Thanks for your reply....

Yes, we used your method with versions prior to TSM 4.x.... but I would be
interested in knowing if you were able to use this method with the new 4.x
version.... when we tried to boot off the solaris 8 jumpstart cd, and then
run tsm 4.x, it complained about not having some solaris libraries --that
you can only get if you do a complete "end user" solaris install to disk,
but then it would seem that you must "restore over" the solaris OS, which
then produces other errors.....

That is why we are thinking about somehow installing a complete OS (not just
the jumpstart in /tmp), or using bootp.....

Would appreciate any additional input you have, -as I will also try and
update this list with our experiences as we try to find a BMR solution
(which I think is really strange, since Tivoli claims to be a complete
enterprise solution --tivoli support acutally told me there are not BMR
solaris procedures, and it is not supported!)

Keith

----- Original Message -----
From: "Brian T. Huntley" <[EMAIL PROTECTED]>
To: <[EMAIL PROTECTED]>
Sent: Friday, May 04, 2001 11:42 AM
Subject: Re: Can you use dual boot method to BMR Solaris with TSM 4.x?

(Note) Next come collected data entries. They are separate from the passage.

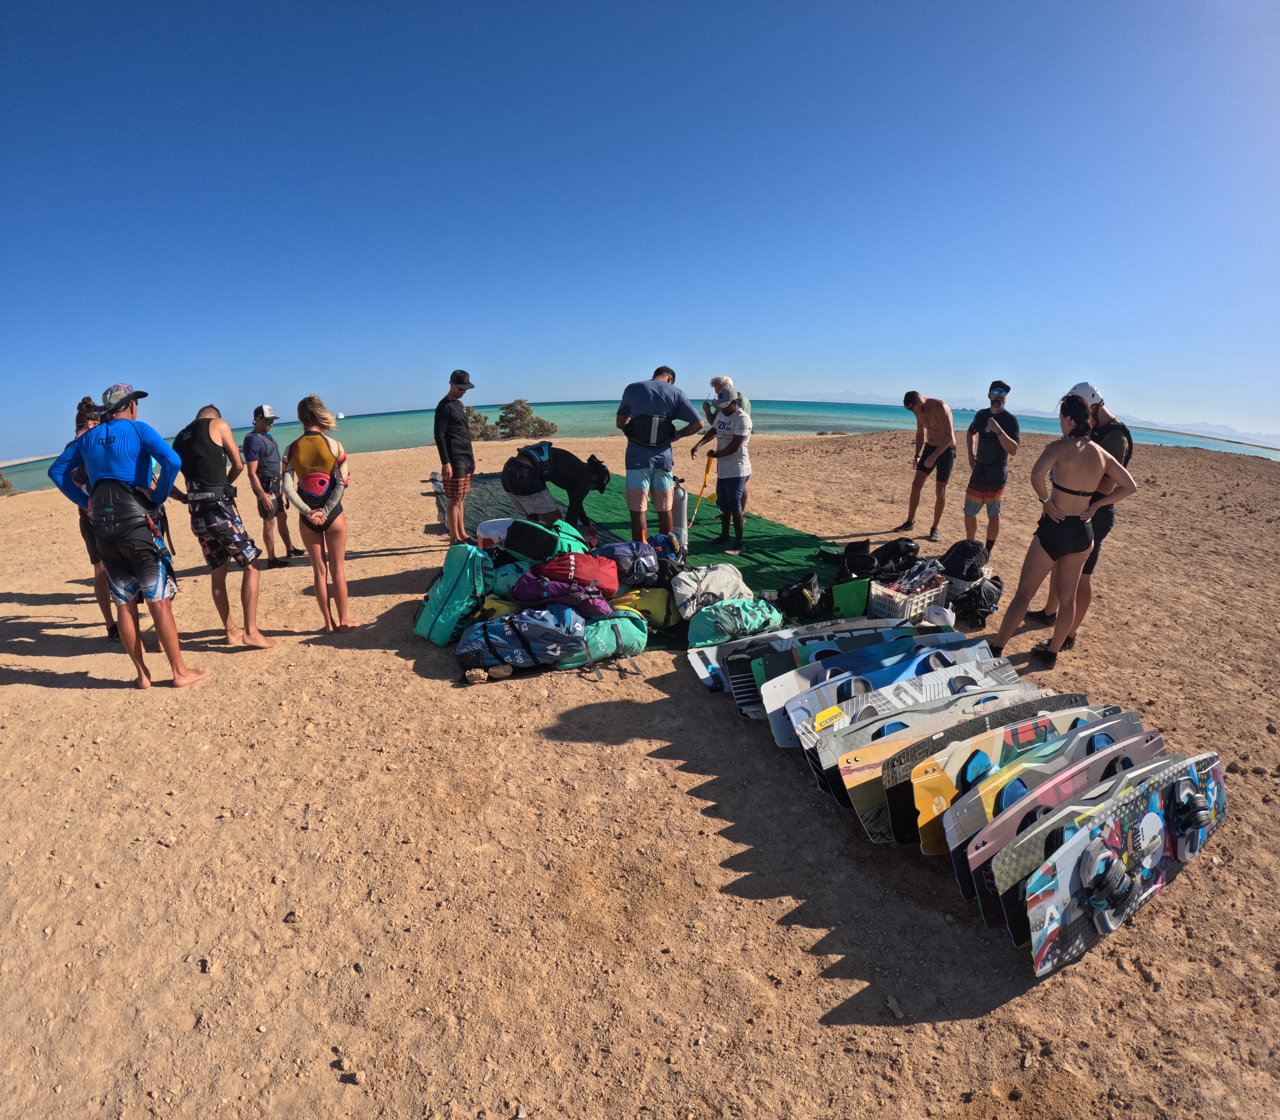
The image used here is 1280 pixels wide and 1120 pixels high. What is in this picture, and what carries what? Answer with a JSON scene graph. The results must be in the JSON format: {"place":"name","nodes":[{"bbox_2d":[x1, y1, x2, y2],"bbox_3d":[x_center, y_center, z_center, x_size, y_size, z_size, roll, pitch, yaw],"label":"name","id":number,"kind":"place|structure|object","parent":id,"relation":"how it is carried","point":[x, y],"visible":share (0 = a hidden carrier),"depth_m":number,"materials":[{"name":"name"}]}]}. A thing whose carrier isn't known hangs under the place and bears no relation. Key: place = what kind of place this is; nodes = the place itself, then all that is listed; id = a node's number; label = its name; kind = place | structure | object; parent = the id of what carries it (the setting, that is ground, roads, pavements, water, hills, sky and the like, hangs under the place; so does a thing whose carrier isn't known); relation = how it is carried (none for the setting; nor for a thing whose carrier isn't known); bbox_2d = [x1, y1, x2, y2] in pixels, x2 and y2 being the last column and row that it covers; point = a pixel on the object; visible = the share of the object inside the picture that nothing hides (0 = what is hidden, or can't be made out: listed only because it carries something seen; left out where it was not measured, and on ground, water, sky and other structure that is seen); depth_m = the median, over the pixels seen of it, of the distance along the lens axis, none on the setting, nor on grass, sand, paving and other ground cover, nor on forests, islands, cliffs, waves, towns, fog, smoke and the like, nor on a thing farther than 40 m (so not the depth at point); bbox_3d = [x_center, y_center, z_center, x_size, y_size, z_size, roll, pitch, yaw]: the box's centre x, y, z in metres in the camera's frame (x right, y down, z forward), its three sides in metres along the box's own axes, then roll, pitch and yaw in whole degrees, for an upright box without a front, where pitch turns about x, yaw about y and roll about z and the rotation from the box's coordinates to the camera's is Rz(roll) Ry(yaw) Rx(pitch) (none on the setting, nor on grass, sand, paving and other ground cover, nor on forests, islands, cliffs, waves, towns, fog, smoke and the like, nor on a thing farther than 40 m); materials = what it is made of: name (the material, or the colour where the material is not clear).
{"place":"outdoors","nodes":[
{"label":"outdoors","id":0,"kind":"place"},
{"bbox_2d":[0,0,1279,460],"label":"sky","id":1,"kind":"structure","parent":0,"point":[497,395],"materials":[{"name":"blue"}]},
{"bbox_2d":[0,413,1279,1119],"label":"sand","id":2,"kind":"structure","parent":0,"point":[53,698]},
{"bbox_2d":[0,471,15,494],"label":"shrub","id":3,"kind":"object","parent":2,"relation":"on","point":[4,484],"visible":0.92,"depth_m":18.90,"materials":[{"name":"plant"}]},
{"bbox_2d":[68,394,121,642],"bbox_3d":[-4.007,-0.335,4.427,0.501,1.759,0.672,-1,17,-1],"label":"woman","id":4,"kind":"object","parent":2,"relation":"on","point":[105,607],"visible":0.36,"depth_m":4.29},
{"bbox_2d":[51,382,208,689],"bbox_3d":[-3.178,-0.150,3.760,0.772,1.891,0.538,3,17,11],"label":"man","id":5,"kind":"object","parent":2,"relation":"on","point":[137,575],"visible":0.99,"depth_m":3.63},
{"bbox_2d":[86,476,153,541],"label":"harness","id":6,"kind":"object","parent":5,"relation":"attached to","point":[114,530],"visible":0.92,"depth_m":3.46,"materials":[{"name":"black fabric"}]},
{"bbox_2d":[170,400,274,648],"bbox_3d":[-3.148,-0.254,4.413,0.719,1.788,0.567,5,18,18],"label":"man","id":7,"kind":"object","parent":2,"relation":"on","point":[204,418],"visible":0.97,"depth_m":4.27},
{"bbox_2d":[241,403,294,566],"bbox_3d":[-4.030,-0.798,6.394,0.464,1.681,0.667,-4,17,-11],"label":"man","id":8,"kind":"object","parent":2,"relation":"on","point":[251,444],"visible":0.98,"depth_m":6.25},
{"bbox_2d":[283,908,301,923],"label":"rock","id":9,"kind":"object","parent":2,"relation":"on","point":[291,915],"visible":0.94,"depth_m":2.24,"materials":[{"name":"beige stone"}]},
{"bbox_2d":[282,396,354,635],"bbox_3d":[-2.427,-0.321,4.514,0.450,1.719,0.707,-7,18,-20],"label":"woman","id":10,"kind":"object","parent":2,"relation":"on","point":[329,521],"visible":0.99,"depth_m":4.34},
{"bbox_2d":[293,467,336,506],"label":"harness","id":11,"kind":"object","parent":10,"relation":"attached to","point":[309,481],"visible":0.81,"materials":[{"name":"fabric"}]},
{"bbox_2d":[412,542,490,645],"bbox_3d":[-1.406,0.238,4.511,0.545,0.700,0.597,8,19,26],"label":"green backpack","id":12,"kind":"object","parent":2,"relation":"on","point":[460,590],"visible":0.89,"depth_m":4.33,"materials":[{"name":"teal fabric"}]},
{"bbox_2d":[434,366,477,543],"bbox_3d":[-2.118,-1.212,6.812,0.529,1.976,0.591,4,17,15],"label":"man","id":13,"kind":"object","parent":2,"relation":"on","point":[445,461],"visible":0.99,"depth_m":6.65},
{"bbox_2d":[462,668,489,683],"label":"rock","id":14,"kind":"object","parent":2,"relation":"on","point":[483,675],"visible":0.98,"depth_m":3.76,"materials":[{"name":"brown stone"}]},
{"bbox_2d":[464,406,498,439],"bbox_3d":[-8.554,-6.774,29.878,2.808,1.909,2.721,3,17,11],"label":"shrub","id":15,"kind":"object","parent":2,"relation":"on","point":[474,418],"visible":0.58,"depth_m":29.55,"materials":[{"name":"plant"}]},
{"bbox_2d":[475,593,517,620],"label":"yellow bag","id":16,"kind":"object","parent":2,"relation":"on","point":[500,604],"visible":0.4,"depth_m":4.30,"materials":[{"name":"yellow fabric"}]},
{"bbox_2d":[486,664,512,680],"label":"rock","id":17,"kind":"object","parent":2,"relation":"on","point":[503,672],"visible":0.97,"depth_m":3.80,"materials":[{"name":"brown stone"}]},
{"bbox_2d":[457,606,587,670],"bbox_3d":[-0.805,0.506,4.067,0.889,0.435,0.577,-1,17,-1],"label":"blue backpack","id":18,"kind":"object","parent":2,"relation":"on","point":[494,627],"visible":0.98,"depth_m":3.91,"materials":[{"name":"blue fabric"}]},
{"bbox_2d":[497,398,559,439],"bbox_3d":[-6.236,-7.364,31.638,3.369,2.301,3.174,5,17,16],"label":"shrub","id":19,"kind":"object","parent":2,"relation":"on","point":[521,415],"visible":0.9,"depth_m":31.10,"materials":[{"name":"green plant"}]},
{"bbox_2d":[563,610,650,666],"bbox_3d":[-0.291,0.527,4.188,0.704,0.341,0.505,-5,17,-14],"label":"green bag","id":20,"kind":"object","parent":2,"relation":"on","point":[634,627],"visible":0.71,"depth_m":4.04,"materials":[{"name":"green fabric"}]},
{"bbox_2d":[435,465,845,647],"bbox_3d":[-0.270,-0.298,7.338,4.456,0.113,5.576,-1,17,-1],"label":"green mat","id":21,"kind":"object","parent":2,"relation":"on","point":[706,547],"visible":0.34,"depth_m":6.72,"materials":[{"name":"green"}]},
{"bbox_2d":[476,518,512,550],"bbox_3d":[-1.226,-0.228,5.124,0.401,0.281,0.320,-1,17,-1],"label":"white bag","id":22,"kind":"object","parent":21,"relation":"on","point":[494,532],"visible":0.58,"depth_m":5.02,"materials":[{"name":"white"}]},
{"bbox_2d":[484,557,534,600],"bbox_3d":[-0.993,0.134,4.725,0.546,0.331,0.424,-1,17,-1],"label":"green bag","id":23,"kind":"object","parent":21,"relation":"on","point":[506,578],"visible":0.54,"depth_m":4.58,"materials":[{"name":"teal fabric"}]},
{"bbox_2d":[498,516,587,562],"bbox_3d":[-0.940,-0.158,5.044,0.907,0.439,0.577,-1,17,-1],"label":"green backpack","id":24,"kind":"object","parent":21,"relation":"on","point":[552,535],"visible":0.58,"depth_m":4.90,"materials":[{"name":"fabric"}]},
{"bbox_2d":[498,440,609,538],"bbox_3d":[-0.900,-0.700,6.247,1.237,1.101,0.742,-1,17,-1],"label":"person","id":25,"kind":"object","parent":21,"relation":"on","point":[506,481],"visible":0.98,"depth_m":6.05},
{"bbox_2d":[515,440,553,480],"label":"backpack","id":26,"kind":"object","parent":25,"relation":"on","point":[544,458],"visible":0.76,"depth_m":6.04,"materials":[{"name":"blue fabric"}]},
{"bbox_2d":[507,572,614,619],"bbox_3d":[-0.577,0.233,4.316,0.771,0.348,0.506,-1,17,-1],"label":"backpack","id":27,"kind":"object","parent":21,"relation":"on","point":[558,601],"visible":0.87,"depth_m":4.17,"materials":[{"name":"purple fabric"}]},
{"bbox_2d":[524,550,619,598],"bbox_3d":[-0.534,0.102,4.442,0.696,0.376,0.482,-1,17,-1],"label":"red bag","id":28,"kind":"object","parent":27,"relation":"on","point":[570,558],"visible":0.84,"depth_m":4.29,"materials":[{"name":"red fabric"}]},
{"bbox_2d":[592,539,665,588],"bbox_3d":[-0.121,0.025,4.899,0.743,0.396,0.512,-4,17,-11],"label":"backpack","id":29,"kind":"object","parent":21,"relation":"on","point":[634,555],"visible":0.85,"depth_m":4.74,"materials":[{"name":"blue fabric"}]},
{"bbox_2d":[606,585,676,627],"bbox_3d":[-0.021,0.336,4.611,0.684,0.334,0.449,-1,17,-1],"label":"yellow bag","id":30,"kind":"object","parent":21,"relation":"on","point":[651,598],"visible":0.73,"depth_m":4.48,"materials":[{"name":"yellow fabric"}]},
{"bbox_2d":[615,364,702,546],"bbox_3d":[0.152,-1.029,6.054,0.832,1.831,0.620,6,18,19],"label":"man","id":31,"kind":"object","parent":21,"relation":"on","point":[657,401],"visible":0.99,"depth_m":5.86},
{"bbox_2d":[623,411,676,447],"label":"harness","id":32,"kind":"object","parent":31,"relation":"on","point":[645,427],"visible":0.9,"depth_m":5.63,"materials":[{"name":"black fabric"}]},
{"bbox_2d":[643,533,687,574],"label":"backpack","id":33,"kind":"object","parent":21,"relation":"on","point":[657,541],"visible":0.58,"depth_m":5.24,"materials":[{"name":"blue fabric"}]},
{"bbox_2d":[671,478,689,547],"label":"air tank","id":34,"kind":"object","parent":21,"relation":"on","point":[677,521],"visible":0.81,"depth_m":6.13,"materials":[{"name":"metal"}]},
{"bbox_2d":[670,563,749,620],"bbox_3d":[0.533,0.238,4.691,0.702,0.411,0.487,-6,18,-18],"label":"white bag","id":35,"kind":"object","parent":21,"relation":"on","point":[709,584],"visible":0.94,"depth_m":4.54,"materials":[{"name":"white fabric"}]},
{"bbox_2d":[690,381,752,555],"bbox_3d":[0.918,-1.019,6.481,0.576,1.743,0.716,-15,22,-39],"label":"man","id":36,"kind":"object","parent":21,"relation":"on","point":[732,418],"visible":0.99,"depth_m":6.29},
{"bbox_2d":[684,454,714,528],"bbox_3d":[0.738,-0.830,7.365,0.205,0.864,0.417,9,19,27],"label":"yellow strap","id":37,"kind":"object","parent":36,"relation":"in","point":[706,472],"visible":0.93,"depth_m":7.36,"materials":[{"name":"yellow"}]},
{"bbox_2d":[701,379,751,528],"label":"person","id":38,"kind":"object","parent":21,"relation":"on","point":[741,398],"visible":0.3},
{"bbox_2d":[684,596,784,649],"bbox_3d":[0.674,0.430,4.305,0.758,0.351,0.456,-6,18,-19],"label":"green backpack","id":39,"kind":"object","parent":21,"relation":"on","point":[738,610],"visible":0.95,"depth_m":4.17,"materials":[{"name":"fabric"}]},
{"bbox_2d":[776,572,827,619],"bbox_3d":[1.327,0.281,4.859,0.443,0.322,0.432,-1,17,-1],"label":"black bag","id":40,"kind":"object","parent":21,"relation":"on","point":[805,598],"visible":0.98,"depth_m":4.76,"materials":[{"name":"black fabric"}]},
{"bbox_2d":[829,577,870,619],"bbox_3d":[1.716,0.318,4.799,0.327,0.263,0.252,-4,17,-12],"label":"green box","id":41,"kind":"object","parent":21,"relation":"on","point":[851,601],"visible":0.93,"depth_m":4.72,"materials":[{"name":"green"}]},
{"bbox_2d":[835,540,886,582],"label":"black bag","id":42,"kind":"object","parent":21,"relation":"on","point":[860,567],"visible":0.81,"depth_m":5.49,"materials":[{"name":"black"}]},
{"bbox_2d":[684,616,902,694],"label":"kiteboard","id":43,"kind":"object","parent":2,"relation":"on","point":[709,681],"visible":0.41,"depth_m":3.96},
{"bbox_2d":[732,623,948,715],"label":"kiteboard","id":44,"kind":"object","parent":2,"relation":"on","point":[901,635],"visible":0.38,"depth_m":3.63},
{"bbox_2d":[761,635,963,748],"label":"kiteboard","id":45,"kind":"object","parent":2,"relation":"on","point":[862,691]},
{"bbox_2d":[864,538,920,577],"bbox_3d":[2.336,-0.012,5.467,0.492,0.362,0.431,-5,18,-16],"label":"black bag","id":46,"kind":"object","parent":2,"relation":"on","point":[886,555],"visible":0.85,"depth_m":5.37,"materials":[{"name":"black"}]},
{"bbox_2d":[775,640,1010,748],"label":"kiteboard","id":47,"kind":"object","parent":2,"relation":"on","point":[790,712],"visible":0.45,"depth_m":3.31},
{"bbox_2d":[885,994,904,1018],"bbox_3d":[0.818,1.444,1.903,0.053,0.040,0.068,-1,17,-1],"label":"rock","id":48,"kind":"object","parent":2,"relation":"on","point":[889,1004],"visible":0.97,"depth_m":1.89,"materials":[{"name":"grey stone"}]},
{"bbox_2d":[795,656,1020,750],"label":"kiteboard","id":49,"kind":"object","parent":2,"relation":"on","point":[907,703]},
{"bbox_2d":[866,575,950,623],"bbox_3d":[2.106,0.310,4.738,0.525,0.275,0.408,-12,21,-35],"label":"plastic crate","id":50,"kind":"object","parent":2,"relation":"on","point":[915,601],"visible":0.76,"depth_m":4.58,"materials":[{"name":"white plastic"}]},
{"bbox_2d":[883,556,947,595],"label":"gear","id":51,"kind":"object","parent":50,"relation":"in","point":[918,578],"visible":0.73,"depth_m":4.87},
{"bbox_2d":[804,664,1033,793],"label":"kiteboard","id":52,"kind":"object","parent":2,"relation":"on","point":[851,738],"visible":0.47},
{"bbox_2d":[899,391,955,542],"bbox_3d":[3.459,-1.123,7.123,0.641,1.752,0.716,-1,17,-1],"label":"man","id":53,"kind":"object","parent":2,"relation":"on","point":[912,495],"visible":0.98,"depth_m":6.97},
{"bbox_2d":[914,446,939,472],"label":"bag","id":54,"kind":"object","parent":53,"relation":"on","point":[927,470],"visible":0.84,"depth_m":7.14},
{"bbox_2d":[924,604,956,626],"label":"helmet","id":55,"kind":"object","parent":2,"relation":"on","point":[933,615],"visible":0.93,"depth_m":4.23,"materials":[{"name":"white plastic"}]},
{"bbox_2d":[840,689,1068,836],"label":"kiteboard","id":56,"kind":"object","parent":2,"relation":"on","point":[933,758],"visible":0.48,"depth_m":2.70},
{"bbox_2d":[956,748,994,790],"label":"foot binding","id":57,"kind":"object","parent":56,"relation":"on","point":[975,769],"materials":[{"name":"blue rubber"}]},
{"bbox_2d":[939,538,991,581],"bbox_3d":[2.830,0.010,5.181,0.438,0.358,0.419,-1,17,-1],"label":"black bag","id":58,"kind":"object","parent":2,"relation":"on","point":[965,555],"visible":0.94,"depth_m":5.07,"materials":[{"name":"black fabric"}]},
{"bbox_2d":[948,572,1003,626],"bbox_3d":[2.734,0.307,4.866,0.445,0.360,0.456,6,18,20],"label":"black bag","id":59,"kind":"object","parent":2,"relation":"on","point":[979,590],"visible":0.89,"depth_m":4.72,"materials":[{"name":"black fabric"}]},
{"bbox_2d":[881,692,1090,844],"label":"kiteboard","id":60,"kind":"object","parent":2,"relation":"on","point":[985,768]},
{"bbox_2d":[963,382,1020,554],"bbox_3d":[3.583,-0.912,6.101,0.504,1.724,0.607,6,18,20],"label":"man","id":61,"kind":"object","parent":2,"relation":"on","point":[985,481],"visible":0.99,"depth_m":5.95},
{"bbox_2d":[905,707,1142,850],"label":"kiteboard","id":62,"kind":"object","parent":2,"relation":"on","point":[953,815],"visible":0.53,"depth_m":2.54},
{"bbox_2d":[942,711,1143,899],"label":"kiteboard","id":63,"kind":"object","parent":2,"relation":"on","point":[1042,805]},
{"bbox_2d":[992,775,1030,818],"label":"foot binding","id":64,"kind":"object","parent":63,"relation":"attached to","point":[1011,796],"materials":[{"name":"blue rubber"}]},
{"bbox_2d":[980,393,1140,668],"bbox_3d":[2.749,-0.183,3.922,0.694,1.701,0.543,-9,19,-28],"label":"woman","id":65,"kind":"object","parent":2,"relation":"on","point":[1049,550],"visible":0.99,"depth_m":3.81},
{"bbox_2d":[967,737,1171,937],"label":"kiteboard","id":66,"kind":"object","parent":2,"relation":"on","point":[1136,772],"visible":0.52,"depth_m":2.28},
{"bbox_2d":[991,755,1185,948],"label":"kiteboard","id":67,"kind":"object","parent":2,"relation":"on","point":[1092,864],"visible":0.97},
{"bbox_2d":[1062,385,1133,630],"bbox_3d":[3.373,-0.424,4.491,0.513,1.890,0.685,6,18,21],"label":"man","id":68,"kind":"object","parent":2,"relation":"on","point":[1121,450],"visible":0.56,"depth_m":4.24},
{"bbox_2d":[1026,745,1227,978],"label":"kiteboard","id":69,"kind":"object","parent":2,"relation":"on","point":[1211,770],"visible":0.81,"depth_m":2.17},
{"bbox_2d":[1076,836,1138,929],"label":"foot binding","id":70,"kind":"object","parent":69,"relation":"attached to","point":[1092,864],"visible":0.96,"depth_m":2.03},
{"bbox_2d":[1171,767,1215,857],"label":"foot binding","id":71,"kind":"object","parent":69,"relation":"attached to","point":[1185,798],"visible":0.95,"depth_m":2.30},
{"bbox_2d":[1,399,1279,491],"label":"sea","id":72,"kind":"structure","parent":0,"point":[410,441],"materials":[{"name":"teal liquid"}]},
{"bbox_2d":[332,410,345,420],"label":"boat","id":73,"kind":"object","parent":72,"relation":"on","point":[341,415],"visible":0.84,"depth_m":39.60,"materials":[{"name":"white"}]},
{"bbox_2d":[796,391,1279,447],"label":"mountain range","id":74,"kind":"structure","parent":0,"point":[1226,430],"materials":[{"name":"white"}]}
]}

> On Fri, 4 May 2001, Keith Kwiatek wrote:
>
> // Hello,
> //
> // Has anyone tried to use a dual boot method to allow a bare metal
restore
> // with a solaris 4.x client? In other words, would installing a bootable
> // solaris instance into a  "temporary"  filesystem, along with the TSM4x
> // client, --permit you to recover the original system "Completely"...
kinda
> // like using bootp....
> //
> // It seems if you try BMR by installing solaris on top of a solaris
instance
> // you get a bunch of errors as it steps on active OS files.....
> //
> // Keith
> //
> //
>
> We have worked on this, although on Solaris 2.6 and 8, not 4.
>
> The best way we have found is this:
>
>         - Boot off a CD or an appropriate image on a JumpStart Server
>         - Configure the slices on your disk at least as big as they were
>           before
>         - NFS mount the TSM software
>         - Run restore
>         - Reboot.
>
> Just make sure that you update the TSM files to put the logs in /tmp, and
> update the dsm.sys to reflect the node you want to restore.
>
> The reason we actually did this was to make 'images' of servers, thus
> ensuring that all of our round-robin-ed and redundant servers were running
> the exact same configuration, with little or no potential for human error;
> just change the hostname and IP and go!  Works very well.
>
> -Brian
>
> --
> +-----------------------------------------------------------------------+
> | Brian T. Huntley                                Systems Administrator |
> | Campus Information Services, Clarkson University                      |
> | Ph/FAX: 315.268-6723/6570                                             |
> | [EMAIL PROTECTED]                                 www.clarkson.edu/cis |
> +-----------------------------------------------------------------------+
>  UNIX *is* user friendly. It's just selective about who its friends are.